The Dogs of Peace by Rupert Croft-Cooke

W H Allen, 1973, 188 p.

Rupert Croft-Cooke, a prolific author in the immediate post-Second World War era, has been all but forgotten by the wider world in more recent years and his books are not easy to come by. He was though the favourite author of my dear friend Eric Brown (whose loss earlier this year I still have not come to terms with) and if not for his enthusiastic advocacy for Rupert, as Eric always called him, I might not have picked this up. As it was I was vaguely under the impression it would be a novel.

On starting to read it I discovered it was one of no less than twenty-one books of memoir (now classified under the general heading of The Sensual World) which had appeared by this edition’s publication date of 1973. Six more were to follow. The Dogs of Peace is the fifteenth in the series and relates to Croft-Cooke’s life in the aftermath of the Second World War. Not that knowledge of the earlier books is necessary in order to enjoy this one. Croft-Cooke’s writing is pellucid and entertaining and the book presents a picture of that lost world which is at once recognisable yet shadowy.

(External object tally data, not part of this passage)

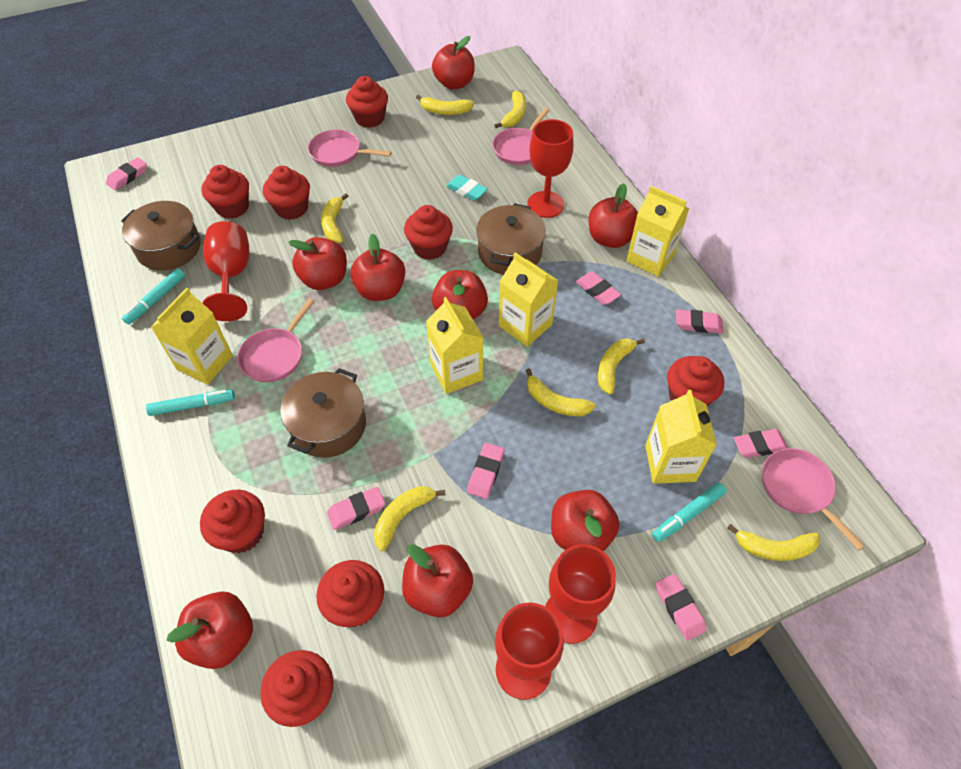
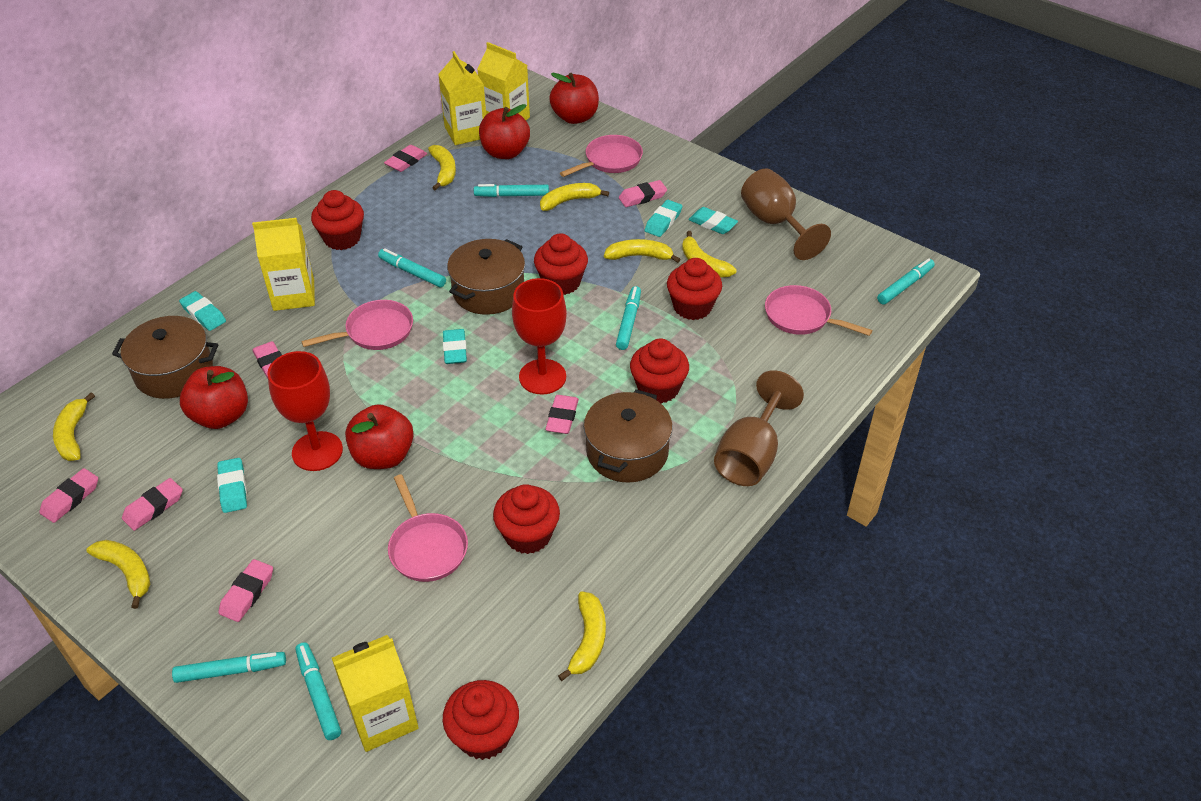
brown goblet: 0 -> 2
red apple: 8 -> 4
red cupcake: 8 -> 6
red goblet: 4 -> 2
turquoise eraser: 1 -> 5
turquoise marker: 3 -> 6
yellow carton: 5 -> 4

At times it is a catalogue of names of the literary great and good (and sometimes not so good) of the time. Croft-Cooke’s connection with the publishing world – not least his book reviewing for the weekly illustrated Sketch (he delightfully quotes one of his summings-up as “The whole story is milk-and-Waughter”) – means he was familiar with all the literary names we still recognise – and quite a few we don’t. Or at least I didn’t. He was a great admirer of the now also all but forgotten Oliver Onions whose work I have at least sampled.

Around this time Rupert inadvisedly launched a lawsuit against the publisher Hutchinson who had delayed publication of one of his books beyond the stipulated time frame in order to queer the pitch for the release of a later Croft-Cooke book due to appear from a different publisher. Rupert’s experience of the legal system is much as you would expect. An oddity I noticed was that he employed the word practicants rather than practitioners for its habituees.

The war had changed a lot in the country. Rupert reminisces about the circus troupe he had toured the country with in the thirties and spent quite some time trying to reconnect with a gypsy he had also travelled with in those days but was met with a high degree of suspicion.

He represents people’s attitudes towards the government as being resentful, saying the populace believed that government ineptitude denied them the fruits of victory. It doesn’t seem to have occurred to him (and, by extension, them) that the all but bankruptcy the UK endured as a result of the war might have had something to do with it. And of course, never having been occupied, the UK did not benefit from the Marshall Plan. Nevertheless the relative prosperity he noticed in his journey to France was striking. (I have to add that a similar difference exists today. I have only just returned from a fortnight in the Netherlands and the contrast with run-down Britain was stark. The road surfaces and signage were superb, the trains clean and on time and the supermarkets pristine and well-stocked.) Government ineptitude – not to say callousness – has certainly denied Britain any fruits at all in recent years.

Perhaps Rupert was a Tory, though. How else to explain his barbs directed at the Festival of Britain? He berates it in the book not just once but twice. He also contrasts the post-war Police with earlier incarnations, “it is generally recognised that between 1945 and 1960 much of the English police force was at its lowest a blackmailing, thieving, bullying lot of wastrels serving for the sake of the perks and exploiting the reputation for honesty and good nature which their predecessors had guarded ever since the days of the ‘peelers’.” Things haven’t moved on much since then. Perhaps they’re even worse.

Though never directly acknowledged (Rupert of course lived most of his life at a time when acting on such impulses was illegal and the habit of concealment can be difficult to break) his homosexuality can be adduced from a passage or two.

Overall this is an interesting and illuminating account of those mid-twentieth century years.

Sensitivity warning. Contains the word negro.

 

Pedant’s corner:- “parking metres” (meters,) “Micky Mouse” (Mickey) “Orson Welles’ acting” (Welles’s.)